Never Say Never Again, the unofficial 1983 Bond flick that featured a saggy-looking Sean Connery in his first appearance as 007 since Diamonds Are Forever, divides Bond fans. But they all agree that its score, which was composed by a past-his-prime Michel Legrand (The Umbrellas of Cherbourg, the original Thomas Crown Affair), pales in comparison to John Barry's energetic scores from the official Bond movies. Legrand's limp theme was performed by Lani Hall, the vocalist from Sergio Mendes & Brasil '66's "Mas Que Nada" (a tune I was introduced to by another spy movie franchise, Austin Powers). "Never Say Never Again" is one of the weakest themes to open a Bond film, official or unofficial.

According to Forsyth:
I co-wrote the title song for the movie with Jim Ryan. Warner Bros. informed our attorney that the song was to be used as the title song in the picture.
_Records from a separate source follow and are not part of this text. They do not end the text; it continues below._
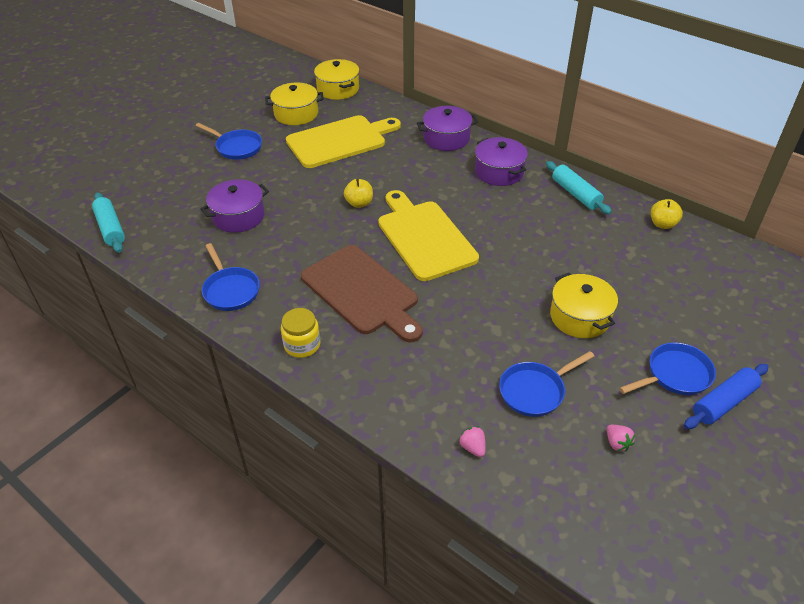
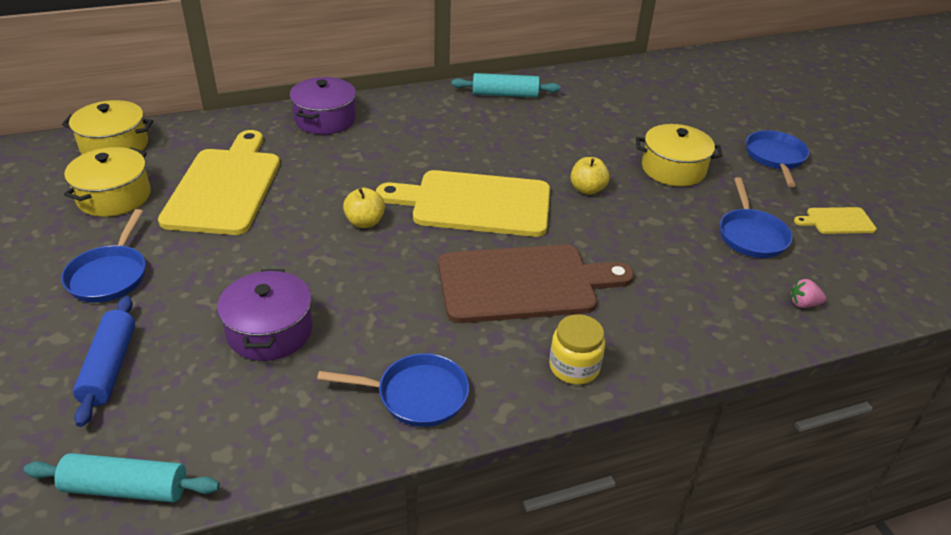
camera: 60 degrees left, 5 degrees down
(237, 147) = (110, 275): blue pan -> blue pan turned 120 degrees clockwise
(499, 172) = (422, 116): purple pot -> none
(617, 443) = (837, 221): pink strawberry -> yellow cutting board
(662, 224) = (590, 77): yellow apple -> yellow apple (587, 189)
(723, 402) = (818, 152): blue rolling pin -> blue rolling pin (109, 367)

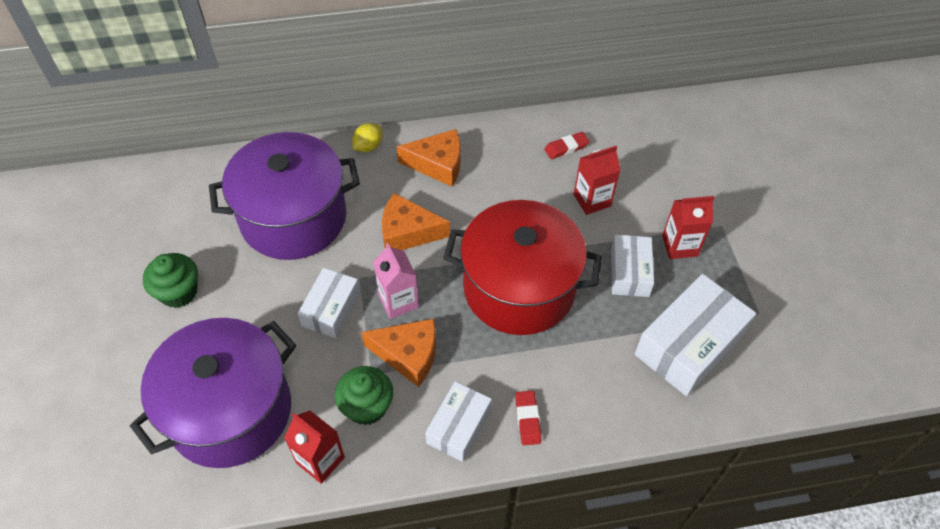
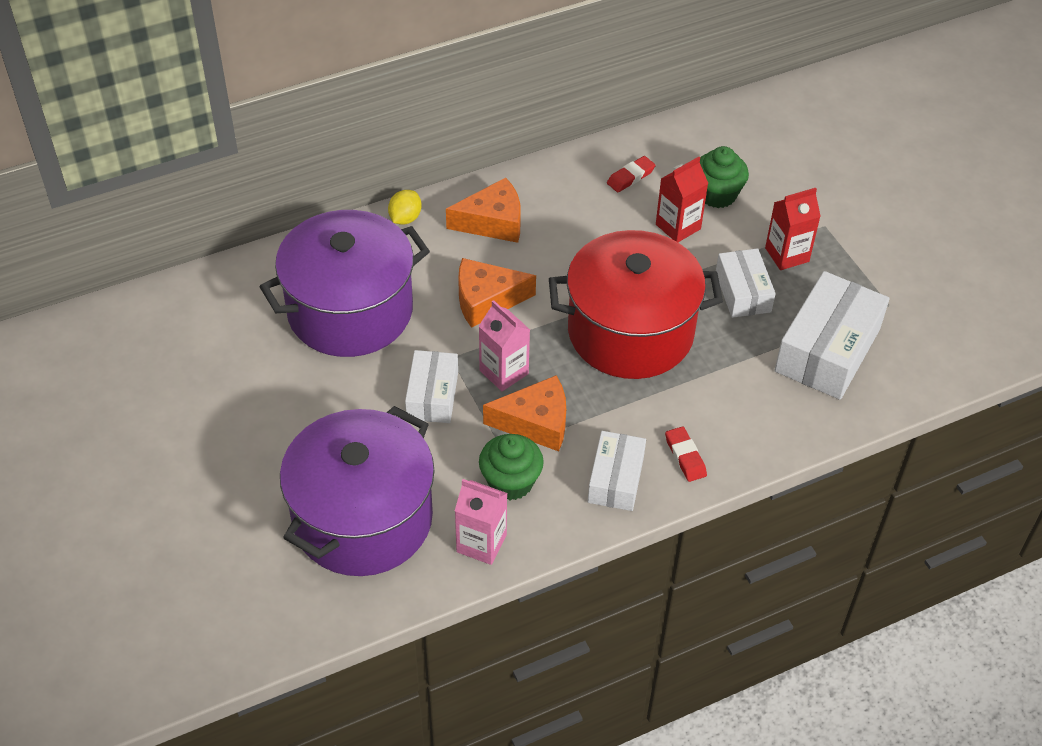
camera: 15 degrees left, 5 degrees down
(178, 292) = (251, 414): green cupcake -> green cupcake (717, 194)
(320, 460) = (481, 543): red carton -> pink carton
However, shortly before its release, Warner Bros. informed us that the song could not be used because Michel Legrand, who wrote the score, threatened to sue them, claiming that contractually he had the right to the title song. So my song was never released...

Phyllis sadly took her own life in the early nineties. The year before she died, she called me late one night and told me she felt that "Never Say Never Again" was "her best and favorite recording."
Though her performance is terrific (she demonstrates restraint, something that's missing from the caterwaulers on American Idol) and the song is better than Hall's final version, it wouldn't have been suitable for NSNA's action-oriented opening credits sequence, which follows Bond on a mission that turns out to be a training exercise. Also, Hyman's ballad suffers from the then-popular "yacht rock" sound that instantly dated the other early '80s Bond themes (Hall's "NSNA," Rita Coolidge's "All Time High" from Octopussy). It took Duran Duran's "A View to a Kill" to break the spell, restore energy to the Bond theme and make it rock again.

In other Bond theme-related news, reports that the Quantum of Solace producers chose Amy Winehouse to sing the upcoming film's theme have been exaggerated. (Note to self: Never believe the non-BBC British press.) When Winehouse isn't busy headbutting and pimpslapping North Londoners or searching for her dealer, she and her frequent collaborator Mark Ronson have been working on the tune, but the Quantum of Solace producers haven't picked it as their theme yet. Will this be another one for the rejected Bond theme pile?